しかも、ぐゎく、と発音したときにレオナちゃんの口から黒いスイカの種がひとつ飛び出して、パパさんのおでこに張り付く始末。
「……そう、学習塾さ。最近、成績が伸び悩んでいると聞いたぞ。ここは、プロの指導を受けるというのも、いいんじゃないのか?」
おでこについた種を右手の指でつまみとりながら、パパさんが
まさに四面楚歌、いや、二面楚歌か。
レオナちゃんは、黙って頷くしかなかった。
「そうね、レオナ。塾に通ってみたら? 今のままでは志望校、厳しいかも……。あ、それよりパパ、土日の食事の片づけはパパの仕事でしょ? 後はよろしくね」
「あ、ごめんごめん、今からやるよ」
ソファーを急いで立った、パパさん。
代わりにソファーにやって来たママさんが言う。
「じゃあ、塾に通うってことでいいわね。どこの塾に行くかはレオナに任せるから決めて頂戴」
「う、うん……わかった」
ゴクリ、口の中にあったスイカを飲み込んだレオナちゃん。
そんなこんなで、とりあえず夏期講習だけ、ということで塾に通いだすことになる。
後日、「クラスの友達が何人か通っている自宅近くの個人学習塾、『合格一直線』にするわ」とレオナちゃんが決めてきた。
レオナちゃんが通う塾を決めた、その日の晩のことだ。
ひょんなことから聞きつけたらしい噂を、彼女はホクホク顔で両親に告げた。
「その塾ね、学校のテスト問題がよく当たると評判なんだって。

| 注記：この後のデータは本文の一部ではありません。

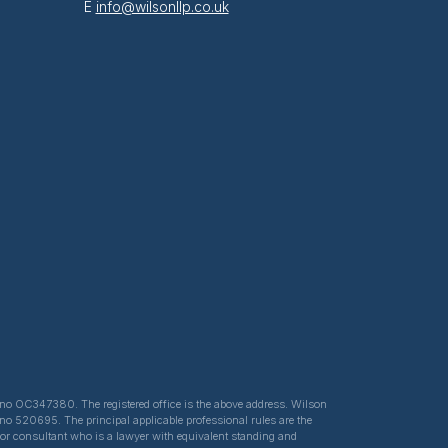
E
info@wilsonllp.co.uk
ed no OC347380. The registered office is the above address. Wilson
 no 520695. The principal applicable professional rules are the
e or consultant who is a lawyer with equivalent standing and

通ってる友達も多いことだし、楽しみだわ」
「レオナ、学校のテストのために通うんじゃないからな。それぞれ志望校が違うだろうし、孤独になっちゃうかもしれないけど、志望校受験のための勉強が大事なんだぞ」
晩酌のチューハイが入ったコップを傾けながら、友達と塾で遊ぼうと密かに企むレオナちゃんに、パパさんがくぎを刺した。

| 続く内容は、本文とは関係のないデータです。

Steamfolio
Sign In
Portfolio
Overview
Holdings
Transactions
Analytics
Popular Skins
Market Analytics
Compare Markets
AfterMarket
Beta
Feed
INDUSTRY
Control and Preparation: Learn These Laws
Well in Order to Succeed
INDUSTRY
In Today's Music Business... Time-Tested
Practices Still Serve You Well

「……わかってるって。でも、内申だって大事だし、勉強する環境も大事なのよ……。と、とにかく、その塾でいいのね?」
「ああ、もちろんさ。とんでもなくお金がかかるってことじゃないのなら、パパはレオナが決めたことはだいたい賛成派だよ」
「あ、そう。じゃあ、ママもそれでいい?」
レオナちゃんが、キッチンのママさんを見る。
暖かく見守るように父と娘のやり取りを聞いていたママさんが言った。
「いいんじゃない? それより……パパ、座ってお酒飲んでるくらいならお皿洗いをを手伝って頂戴よ」
「あ、そうでしたそうでした。今からやりますよぉ!」
今度は、ソファーにどっかと座って動かないパパさんにママさんが釘を刺した。
「じゃあ、来週から通うからね!」
レオナちゃんは、笑いながら自分の部屋に戻っていった。